5. A single planet gear arrangement with forced lubrication according to claim 1, characterized in that the output gear (6) is integrated with a parking ratchet (7) for realizing the parking function.

6. The single planet gear mechanism with forced lubrication according to claim 4, wherein the output gear (6) is connected with the housing (10) through a left cone bearing (13) and a right cone bearing (14), a first adjusting pad (15) is arranged between the left cone bearing (13) and the housing (10), and a second adjusting pad (23) for pre-tightening the second thrust bearing (19), the fourth thrust bearing (35), the first thrust bearing (18) and the third thrust bearing (22) is arranged between the second thrust bearing (19) and the housing (10).

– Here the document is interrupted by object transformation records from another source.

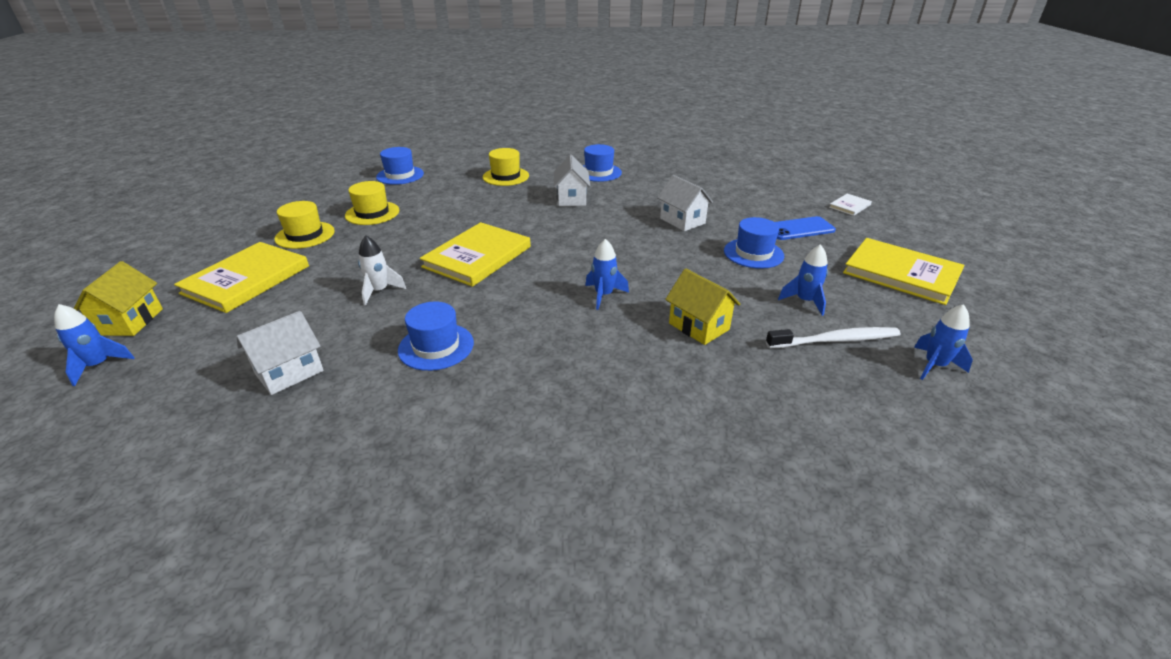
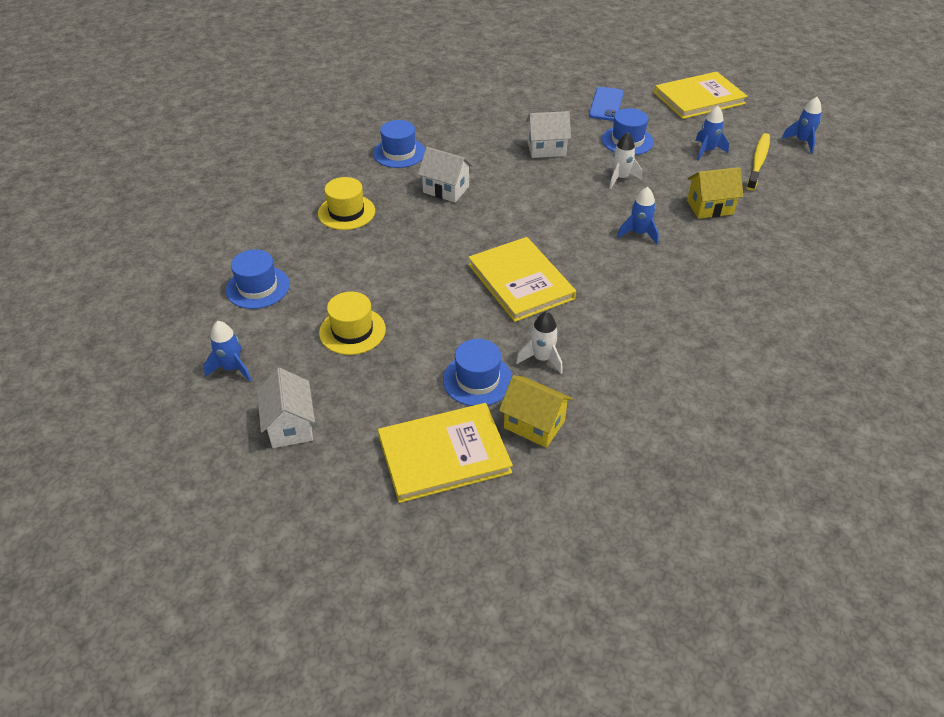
camera: 60 degrees left, 10 degrees up
blue rocket [54,304,135,386] -> blue rocket moved to [204,321,251,381]
yellow house [73,261,163,336] -> yellow house moved to [499,375,573,448]
yellow book [174,242,309,313] -> yellow book turned 75 degrees counterclockwise [378,403,513,503]
white house [237,311,324,395] -> white house moved to [257,368,315,448]
yellow hat [274,201,335,249] -> none
blue hat [398,302,474,371] -> blue hat moved to [443,339,512,406]
white toothbrush [766,327,901,348] -> yellow toothbrush [747,133,770,191]
white book [829,194,872,216] -> none
none -> white rocket [609,132,642,189]

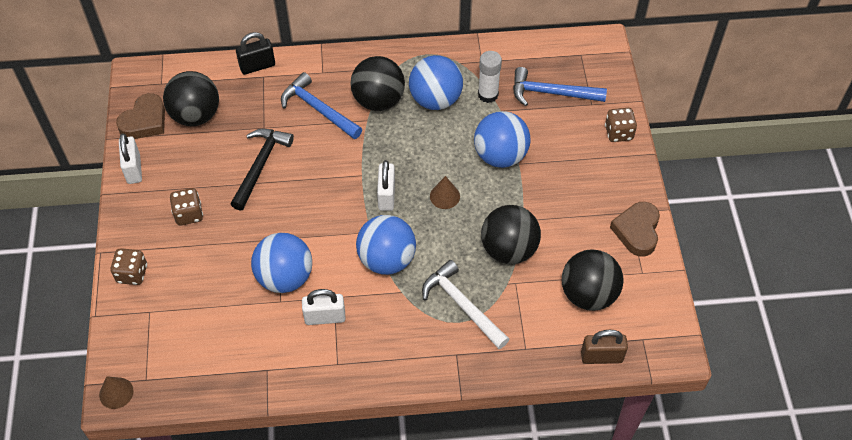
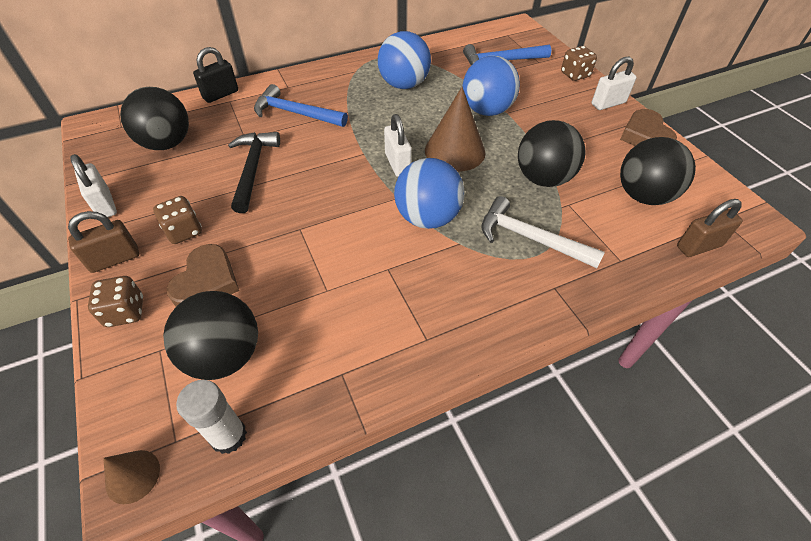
camera: 20 degrees left, 5 degrees down
brown heart [116,93,165,139] -> brown heart moved to [167,244,239,307]
blue ball [251,233,312,293] -> none
white padlock [302,289,346,325] -> white padlock moved to [592,57,637,110]
black ball [351,56,405,111] -> black ball moved to [163,291,258,380]
brown cone [430,176,460,209] -> brown cone [425,87,485,172], size x1.92
white glue stick [478,51,502,103] -> white glue stick moved to [176,380,247,454]
none -> brown padlock [68,211,139,273]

7. A forced lubrication single planet gear mechanism according to claim 1, characterized in that an O-ring (33) is arranged between the oil pump driving shaft (9) and the input shaft (1), a rectangular sealing ring (29) is arranged between the input shaft (1) and the sliding bearing (17), a first oil plug (30), a second oil plug (31) and a fourth oil plug (34) are arranged at the tail end of an oil duct on the planet carrier (3), and a third oil plug (32) is arranged at the tail end of an oil duct of the planet shaft (12).

8. A forced lubrication single row gear mechanism according to claim 1, characterized in that the planet shafts (12) are axially fixed to each other with the planet carrier (3) by means of positioning pins (26).